The most moving portion of the evening was hearing how Slatkin wove in his Beethovenian influence, quoting the Cavatina with a twist. On the Bowl’s sound system, recorded greetings in 55 different languages from the Voyager Golden Record enveloped a live string quartet solo in beautiful synergy between recorded and live sound.

This peaceful collaboration, born during Space Race tensions, still resonates today.

While new geopolitical tensions have replaced the Cold War, one thing has endured: human curiosity and the universal desire for unity. As Simonetta di Pippo, Director of the UN Office for Outer Space Affairs, said, “The undertaking of the Voyager project reminds us of who we are, where we came from, and that we should treat each other with care.”

A Lark Ascending at the Hollywood Bowl Voyager 130 Concert

The theme of ascent and journeying forward continued with Ralph Vaughan Williams’ The Lark Ascending, arranged for solo violin and orchestra.

The soloist of the night was the LA Phil’s Principal Concertmaster Martin Chalifour, a violinist of the highest caliber and LA-based educator at both CalTech and USC. Chalifour, who holds the orchestra’s record for longest-serving concertmaster, announced his retirement last October following the 2024–25 season.

In a way, the piece served as his “swan song” with the LA Phil—but he is far from slowing down, with scheduled performances near and far already planned. Should you find an opportunity to hear him live, I cannot recommend strongly enough that you do.

Based on a poem by George Meredith, the piece sets a lone lark (the violin) soaring above the idyllic backdrop painted vividly by the orchestra and the salmon-pink lights of the Bowl. Chalifour’s violin projected with lyrical clarity through the richly voiced orchestra, breathing life into the music with silences and zephyr-like phrasing. Slatkin, conducting with his hands instead of a baton, sculpted the nuances of sound with delicate precision.

Holst’s The Planets and the Hollywood Bowl Voyager 130 Performance

Now, for The Planets. HLN’s Ioana may have mentioned in the past that the Bowl engineer responsible for lights deserves special praise—I could not agree more.

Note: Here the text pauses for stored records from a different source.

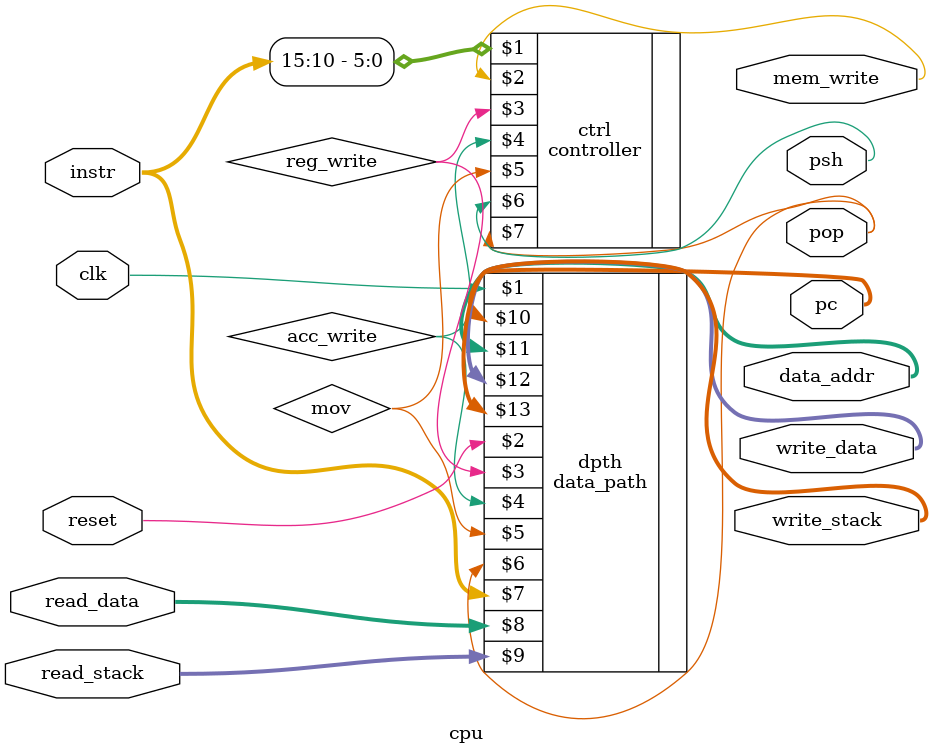
<source format=v>
`timescale 1ns / 1ps


module cpu(
    input         clk,
    input         reset,
    input  [15:0] instr,
    input  [15:0] read_data,
    input  [15:0] read_stack,
    output        mem_write,
    output [15:0] pc,
    output [15:0] data_addr,
    output [15:0] write_data,
    output        psh,
    output        pop,
    output [15:0] write_stack
);

wire reg_write;

controller ctrl(
    instr[15:10], 
    mem_write, reg_write, acc_write, mov, psh, pop
);

data_path  dpth(
    clk, reset, reg_write, acc_write, mov, pop, instr, read_data, read_stack,
    pc, data_addr, write_data, write_stack
);

endmodule

</source>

With every planet came a new visualizer gradient as the backdrop. From the pale red of Mars: The Bringer of War to the vivid purple of Neptune: The Mystic, all Bowl musicians and staff collaborated seamlessly to embody each astrological character (excluding Earth and Pluto).

The soli in Venus: The Bringer of Peace and Saturn: The Bringer of Old Age are my personal “make-or-break” moments, and the musicians exceeded expectations with warm sensitivity. Even Jupiter, which I’d heard ad nauseam in high school orchestra, felt fresh and energetic.

Lingering Thoughts on the Hollywood Bowl Voyager 130 Concert

The ending of the final movement, Neptune: The Mystic, brought back the same chills I felt during Voyager 130.

As the off-stage upper voice chorale charged the audience with an ethereal benediction into the great unknown (or in our case, post-concert North Hollywood traffic), the image of a lone wanderer leaving home re-entered my mind.

Later that evening, I realized why. I remembered the 1972 Soviet psychological sci-fi film Solaris, based on Stanisław Lem’s novel, which I loved around the same time as my first visit to the Phil. Beyond the theme of space, I recalled one line from the plot: “We don’t need other worlds. We need mirrors.”

I mention this not to dissuade support for space exploration, but as a call to action. The Voyager Golden Record reminds us that, alongside our hopes for peace and friendship with other possible life forms, there is an even greater need for such warmth closer to home. I hope our readers take the opportunity to listen to these pieces and to feel this call to action as well—to remember our common ground as we set our vision to the stars above.